▶ **What the task asks**: An exact transcription of the lines below, from the first through the one containing "#### <font color=#9933FF>AUTO-INC 锁</font>", is the only output wanted.

*** Opening Data listing ***

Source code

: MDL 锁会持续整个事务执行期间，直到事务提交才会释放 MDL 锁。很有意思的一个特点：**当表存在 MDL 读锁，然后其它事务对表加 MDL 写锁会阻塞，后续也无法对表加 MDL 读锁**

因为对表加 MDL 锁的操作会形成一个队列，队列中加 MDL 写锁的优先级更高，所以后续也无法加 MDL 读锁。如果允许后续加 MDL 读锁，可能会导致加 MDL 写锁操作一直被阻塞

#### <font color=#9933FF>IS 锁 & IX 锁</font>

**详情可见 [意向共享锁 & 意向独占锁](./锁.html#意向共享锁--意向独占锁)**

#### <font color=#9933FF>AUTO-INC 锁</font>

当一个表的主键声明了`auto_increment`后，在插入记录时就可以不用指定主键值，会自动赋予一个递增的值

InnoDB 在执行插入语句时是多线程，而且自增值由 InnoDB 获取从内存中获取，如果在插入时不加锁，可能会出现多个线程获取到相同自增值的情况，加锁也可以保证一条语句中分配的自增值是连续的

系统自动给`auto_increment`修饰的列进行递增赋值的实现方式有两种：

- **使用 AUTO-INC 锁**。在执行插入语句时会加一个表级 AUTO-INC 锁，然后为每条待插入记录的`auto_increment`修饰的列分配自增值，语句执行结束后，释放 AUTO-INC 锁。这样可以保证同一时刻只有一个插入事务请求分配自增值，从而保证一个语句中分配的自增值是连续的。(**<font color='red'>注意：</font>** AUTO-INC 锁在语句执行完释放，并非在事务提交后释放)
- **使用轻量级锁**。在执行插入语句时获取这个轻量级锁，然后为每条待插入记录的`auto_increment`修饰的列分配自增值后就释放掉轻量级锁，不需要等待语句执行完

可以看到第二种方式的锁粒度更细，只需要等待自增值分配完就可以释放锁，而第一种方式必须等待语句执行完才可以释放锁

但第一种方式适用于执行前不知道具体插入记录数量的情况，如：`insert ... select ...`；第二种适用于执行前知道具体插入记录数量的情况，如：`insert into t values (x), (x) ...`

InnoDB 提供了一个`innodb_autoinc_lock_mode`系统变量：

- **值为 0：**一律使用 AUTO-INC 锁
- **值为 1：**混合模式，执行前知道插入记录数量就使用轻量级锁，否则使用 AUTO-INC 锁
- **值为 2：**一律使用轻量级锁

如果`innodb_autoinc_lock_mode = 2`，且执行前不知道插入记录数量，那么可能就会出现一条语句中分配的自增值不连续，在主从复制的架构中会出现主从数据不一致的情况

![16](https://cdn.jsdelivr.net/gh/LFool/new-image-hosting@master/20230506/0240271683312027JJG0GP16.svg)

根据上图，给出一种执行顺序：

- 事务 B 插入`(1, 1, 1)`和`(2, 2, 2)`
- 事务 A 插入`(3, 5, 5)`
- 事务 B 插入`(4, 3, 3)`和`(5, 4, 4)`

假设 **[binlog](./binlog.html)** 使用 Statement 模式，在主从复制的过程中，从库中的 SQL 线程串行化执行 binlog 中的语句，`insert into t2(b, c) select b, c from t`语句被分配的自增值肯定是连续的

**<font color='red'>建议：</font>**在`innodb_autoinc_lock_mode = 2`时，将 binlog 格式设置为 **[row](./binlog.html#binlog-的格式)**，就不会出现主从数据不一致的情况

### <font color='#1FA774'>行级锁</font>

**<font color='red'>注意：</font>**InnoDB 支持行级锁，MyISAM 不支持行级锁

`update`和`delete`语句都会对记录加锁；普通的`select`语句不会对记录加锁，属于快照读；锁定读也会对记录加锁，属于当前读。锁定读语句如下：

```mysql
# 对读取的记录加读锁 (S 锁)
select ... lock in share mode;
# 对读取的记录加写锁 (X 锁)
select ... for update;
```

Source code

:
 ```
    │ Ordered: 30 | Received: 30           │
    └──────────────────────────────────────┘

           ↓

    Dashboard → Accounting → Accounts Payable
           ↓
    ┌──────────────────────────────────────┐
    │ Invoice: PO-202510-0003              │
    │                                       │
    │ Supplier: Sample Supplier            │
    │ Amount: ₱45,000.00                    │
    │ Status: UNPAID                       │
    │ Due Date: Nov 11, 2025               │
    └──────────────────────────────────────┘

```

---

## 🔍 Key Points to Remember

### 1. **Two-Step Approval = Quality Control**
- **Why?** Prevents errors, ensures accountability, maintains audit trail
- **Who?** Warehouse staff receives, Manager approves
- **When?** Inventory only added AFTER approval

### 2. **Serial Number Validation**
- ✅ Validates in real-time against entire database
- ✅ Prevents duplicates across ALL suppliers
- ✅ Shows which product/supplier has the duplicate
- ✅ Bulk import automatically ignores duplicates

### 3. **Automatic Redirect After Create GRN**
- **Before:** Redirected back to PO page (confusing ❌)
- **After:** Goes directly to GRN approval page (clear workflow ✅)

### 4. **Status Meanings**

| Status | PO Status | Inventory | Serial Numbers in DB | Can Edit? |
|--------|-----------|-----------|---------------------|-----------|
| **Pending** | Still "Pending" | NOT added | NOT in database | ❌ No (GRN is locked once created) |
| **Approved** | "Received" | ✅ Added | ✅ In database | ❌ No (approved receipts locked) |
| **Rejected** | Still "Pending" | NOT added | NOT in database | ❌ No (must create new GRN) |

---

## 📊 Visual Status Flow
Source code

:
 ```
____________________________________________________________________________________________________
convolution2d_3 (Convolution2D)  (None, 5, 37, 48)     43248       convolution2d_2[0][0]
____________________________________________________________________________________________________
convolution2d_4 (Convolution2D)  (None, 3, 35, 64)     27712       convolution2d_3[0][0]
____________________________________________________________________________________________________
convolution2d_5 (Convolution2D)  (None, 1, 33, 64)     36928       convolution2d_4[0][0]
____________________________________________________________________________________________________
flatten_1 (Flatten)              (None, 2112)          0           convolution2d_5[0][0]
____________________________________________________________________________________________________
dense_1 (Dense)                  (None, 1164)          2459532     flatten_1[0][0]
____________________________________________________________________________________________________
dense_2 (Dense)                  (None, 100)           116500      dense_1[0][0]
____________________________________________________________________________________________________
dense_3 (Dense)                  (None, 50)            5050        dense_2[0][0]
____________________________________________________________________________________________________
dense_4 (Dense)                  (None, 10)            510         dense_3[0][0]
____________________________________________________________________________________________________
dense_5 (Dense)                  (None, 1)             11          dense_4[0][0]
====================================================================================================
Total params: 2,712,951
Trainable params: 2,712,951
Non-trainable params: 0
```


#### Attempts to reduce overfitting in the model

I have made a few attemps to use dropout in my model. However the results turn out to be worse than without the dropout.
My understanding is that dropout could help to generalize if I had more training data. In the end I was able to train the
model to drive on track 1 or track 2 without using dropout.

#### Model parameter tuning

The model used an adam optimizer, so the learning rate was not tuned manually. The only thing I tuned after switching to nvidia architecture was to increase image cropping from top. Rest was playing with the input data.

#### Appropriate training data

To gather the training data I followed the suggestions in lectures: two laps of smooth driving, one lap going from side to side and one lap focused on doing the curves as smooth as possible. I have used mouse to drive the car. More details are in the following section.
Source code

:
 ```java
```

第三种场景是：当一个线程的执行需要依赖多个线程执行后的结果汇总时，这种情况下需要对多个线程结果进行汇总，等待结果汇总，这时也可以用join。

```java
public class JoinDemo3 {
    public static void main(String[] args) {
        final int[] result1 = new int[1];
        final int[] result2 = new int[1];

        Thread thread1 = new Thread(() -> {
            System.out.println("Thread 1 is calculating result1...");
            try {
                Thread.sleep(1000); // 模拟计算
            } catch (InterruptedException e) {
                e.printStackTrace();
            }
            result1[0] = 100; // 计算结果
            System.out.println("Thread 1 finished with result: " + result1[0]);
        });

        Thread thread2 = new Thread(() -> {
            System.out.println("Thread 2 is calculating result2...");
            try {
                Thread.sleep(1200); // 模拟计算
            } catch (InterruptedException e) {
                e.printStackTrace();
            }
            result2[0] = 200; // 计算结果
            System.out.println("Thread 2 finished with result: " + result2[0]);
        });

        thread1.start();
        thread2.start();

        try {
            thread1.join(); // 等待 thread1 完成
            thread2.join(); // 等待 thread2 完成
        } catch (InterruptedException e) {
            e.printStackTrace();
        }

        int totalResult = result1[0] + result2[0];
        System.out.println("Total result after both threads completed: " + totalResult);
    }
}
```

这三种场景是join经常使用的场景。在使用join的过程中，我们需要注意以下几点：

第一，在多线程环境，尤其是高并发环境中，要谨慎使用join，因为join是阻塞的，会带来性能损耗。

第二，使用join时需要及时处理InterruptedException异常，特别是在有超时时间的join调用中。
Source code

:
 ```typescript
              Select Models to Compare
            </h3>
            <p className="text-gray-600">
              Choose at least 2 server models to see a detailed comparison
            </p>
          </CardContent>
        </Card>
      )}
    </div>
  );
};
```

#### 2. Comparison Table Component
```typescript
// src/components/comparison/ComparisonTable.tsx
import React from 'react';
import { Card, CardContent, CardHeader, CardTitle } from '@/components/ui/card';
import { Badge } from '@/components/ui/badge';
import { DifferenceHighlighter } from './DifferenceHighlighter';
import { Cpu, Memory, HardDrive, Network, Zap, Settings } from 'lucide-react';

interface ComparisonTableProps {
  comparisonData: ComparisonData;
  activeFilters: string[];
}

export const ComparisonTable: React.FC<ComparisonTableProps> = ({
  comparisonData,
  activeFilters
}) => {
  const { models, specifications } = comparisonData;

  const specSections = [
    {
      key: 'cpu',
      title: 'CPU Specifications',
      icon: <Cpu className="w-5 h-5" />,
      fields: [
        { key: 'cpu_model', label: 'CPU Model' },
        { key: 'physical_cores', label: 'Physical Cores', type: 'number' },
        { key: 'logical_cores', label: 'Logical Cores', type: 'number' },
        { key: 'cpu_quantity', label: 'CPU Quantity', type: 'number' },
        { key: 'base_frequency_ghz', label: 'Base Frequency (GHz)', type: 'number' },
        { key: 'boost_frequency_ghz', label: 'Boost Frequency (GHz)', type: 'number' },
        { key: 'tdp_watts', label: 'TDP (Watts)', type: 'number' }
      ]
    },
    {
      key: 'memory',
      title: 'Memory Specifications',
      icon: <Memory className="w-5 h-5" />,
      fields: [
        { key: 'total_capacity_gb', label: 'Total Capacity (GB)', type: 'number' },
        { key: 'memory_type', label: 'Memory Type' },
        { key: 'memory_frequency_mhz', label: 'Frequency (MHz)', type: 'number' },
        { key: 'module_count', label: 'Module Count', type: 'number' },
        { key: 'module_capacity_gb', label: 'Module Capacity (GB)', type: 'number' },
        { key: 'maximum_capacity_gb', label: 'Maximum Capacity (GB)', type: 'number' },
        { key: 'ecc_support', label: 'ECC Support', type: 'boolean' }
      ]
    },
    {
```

*** Closing Data listing ***

▶ **Exercise solution**:
Source code

: MDL 锁会持续整个事务执行期间，直到事务提交才会释放 MDL 锁。很有意思的一个特点：**当表存在 MDL 读锁，然后其它事务对表加 MDL 写锁会阻塞，后续也无法对表加 MDL 读锁**

因为对表加 MDL 锁的操作会形成一个队列，队列中加 MDL 写锁的优先级更高，所以后续也无法加 MDL 读锁。如果允许后续加 MDL 读锁，可能会导致加 MDL 写锁操作一直被阻塞

#### <font color=#9933FF>IS 锁 & IX 锁</font>

**详情可见 [意向共享锁 & 意向独占锁](./锁.html#意向共享锁--意向独占锁)**

#### <font color=#9933FF>AUTO-INC 锁</font>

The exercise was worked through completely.